When nominations are announced every year, they are immediately met with WTF! outbursts over perceived snubs. This year, we bemoaned the omissions of such hopefuls as Johnny Depp, Maggie Smith, Michael Keaton and Jacob Tremblay. And, loudest of al, where were all the black actors?
It’s not until the show itself is over that we wonder about another snub.
Where were all the dead actors?
Nominee snubs, we understand. The process of nominating is highly subjective and beholding to mob rule. But dying is about as objective as things get, and the death of one of Hollywood’s own is pretty hard to overlook. There are published obits in the trades, in guild newsletters, in the L.A. Times for crissakes.
Sometimes, all you have to do is look around.
“Anybody seen Abe Vigoda lately?”
“Abe? He died 30 years ago.”
“No, he didn’t. He was just in a movie last year.”
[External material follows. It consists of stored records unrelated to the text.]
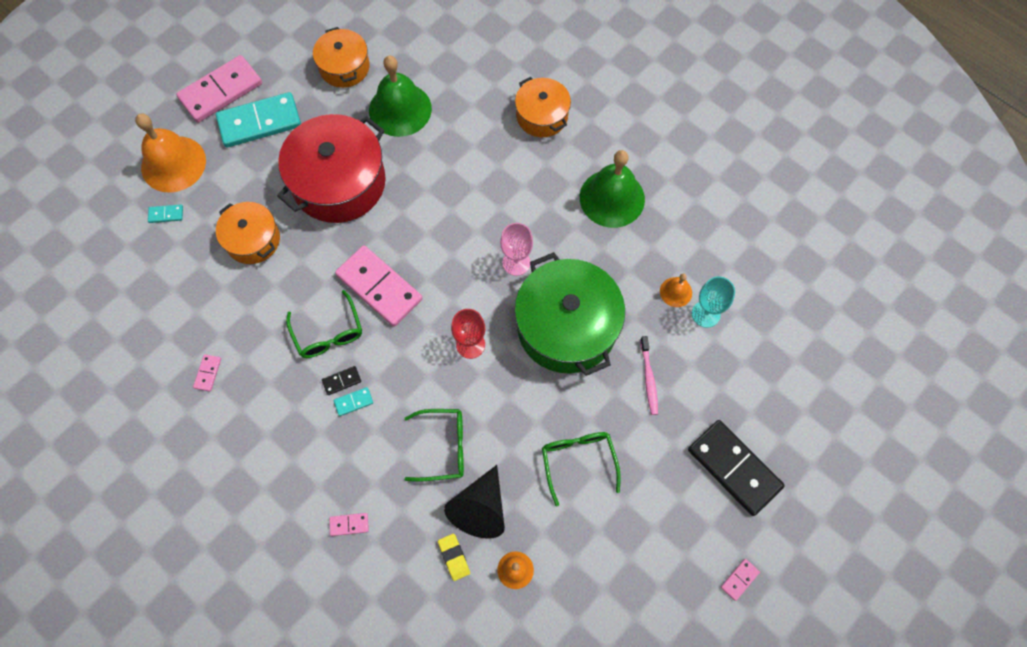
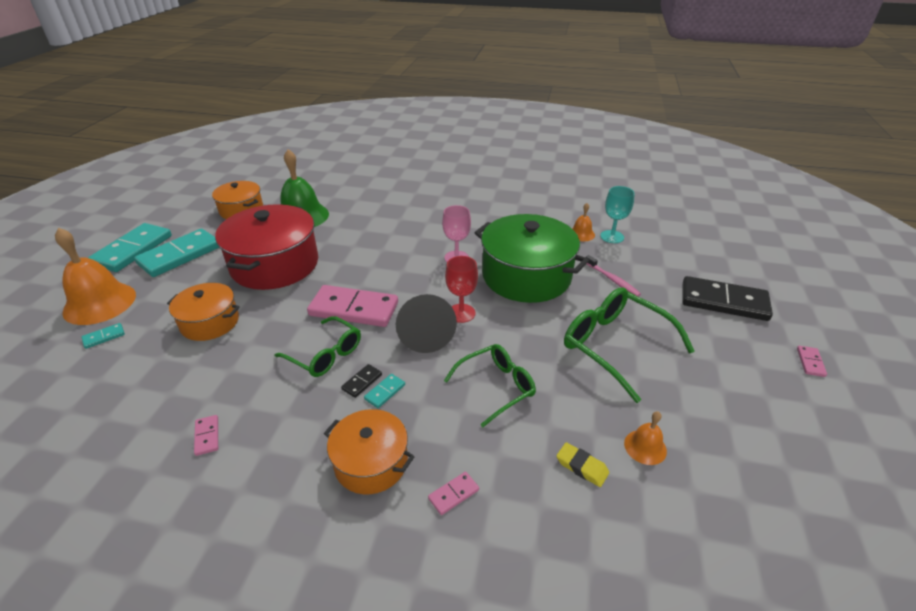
camera: 30 degrees left, 30 degrees down
pink domino [176,55,262,123] -> turquoise domino [88,223,172,272]
black cone [444,465,505,539] -> black cone moved to [396,294,457,353]
orange pot [515,77,571,137] -> orange pot moved to [324,409,415,494]
green glasses [542,432,621,506] -> green glasses [564,287,695,403], size x1.53
green bell [580,150,645,228] -> none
Abe Vigoda, the likable lug from “Barney Miller” and ill-fated Tessio in “The Godfather,” had been reminding people that he wasn’t dead for about 30 years before he actually died in January, at age 94.
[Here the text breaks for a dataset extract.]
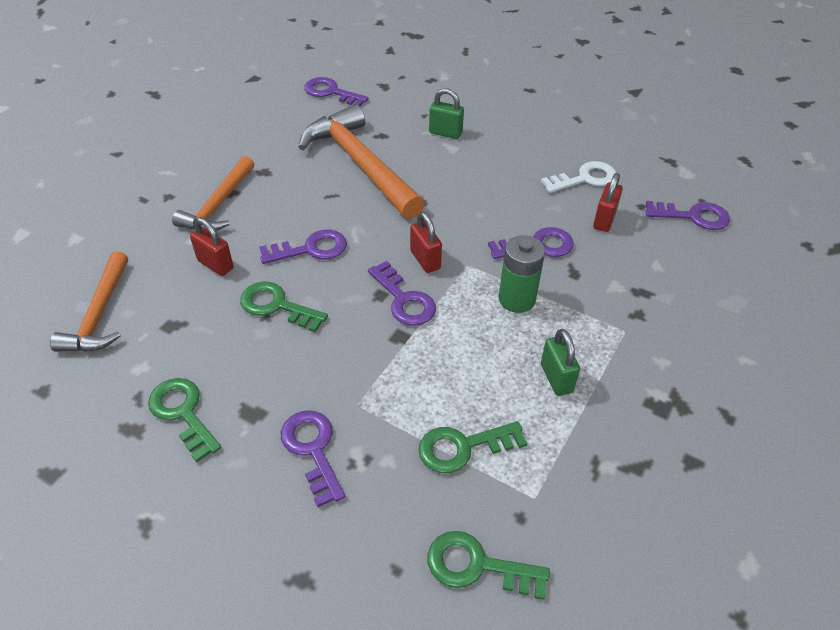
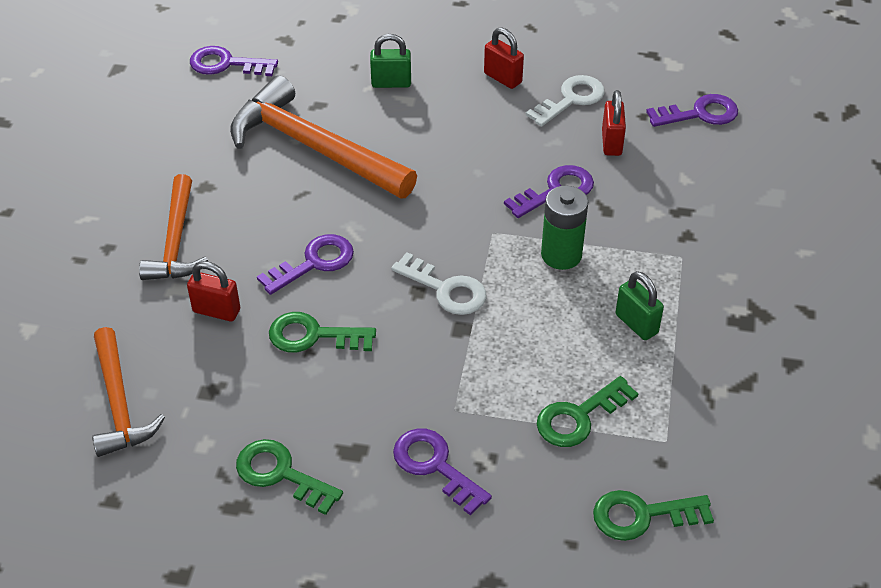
camera: 20 degrees left, 0 degrees up
purple key [368,261,436,326] -> white key [391,252,486,315]
red padlock [410,212,442,273] -> red padlock moved to [484,27,524,89]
He wasn’t alone in Snub Heaven.
George Gaynes, the breath-spraying lothario stalking Jessica Lange in “Tootsie” and Commandant Lassard in the dreadful but profitable “Police Academy” movies, died two weeks ago and didn’t make the cut, either. What, too soon?
There were other notables notable for their absence, including;
Jeffrey Lewis, a frequent cast member of Clint Eastwood movies and father of actress Juliette Lewis. He died last April, leaving his last performance (for “High and Outside”) in the can;
Joan Leslie, a reigning beauty in her days alongside co-stars Humphrey Bogart, Fred Astaire, Gary Cooper, James Cagney and Ronald Reagan. She was 90 when she passed last October;
And given the “Oscars-so-white” hashtag hung on the academy, it was fairly remarkable that they failed to mention black movie veteran Tony Burton, whose 90 credits include six turns as the corner man for Rocky Balboa.
I didn’t notice these omissions during the show. Your mind is always trying to process the last name mentioned on the Memoriam scroll.
What I did notice was the inclusion of Richard Corliss.
Corliss was a friend of mine and his sudden death last April at age 71 was a personal jolt. It was also a personal jolt to see his name and image sandwiched between a pair of industry craft veterans on the Memoriam. Corliss did not work in the film industry. He was a journalist, a magazine editor, a film critic and an author of books about the movies.
I hate to say he didn’t belong in the company he was with, but he didn’t.
I don’t remember if the academy paid the same tribute to the late Roger Ebert, but I would have had the same reaction. Movie critics are by definition outside of the film making process. We sit on our asses in dark rooms and judge them.
Ebert fans might argue that he does have screen credits. Yes, he does. He co-wrote three titty movies with Russ Meyer in the 1970s. Otherwise, his credits are all for being himself in documentaries about movies. Corliss has appeared in a couple of those, too, as have many other critics, none of whose relatives can expect to see them in future ‘In Memoriams.’
It’s fine if they run out of names of their own recently deceased, but let’s let us critics dig our own graves.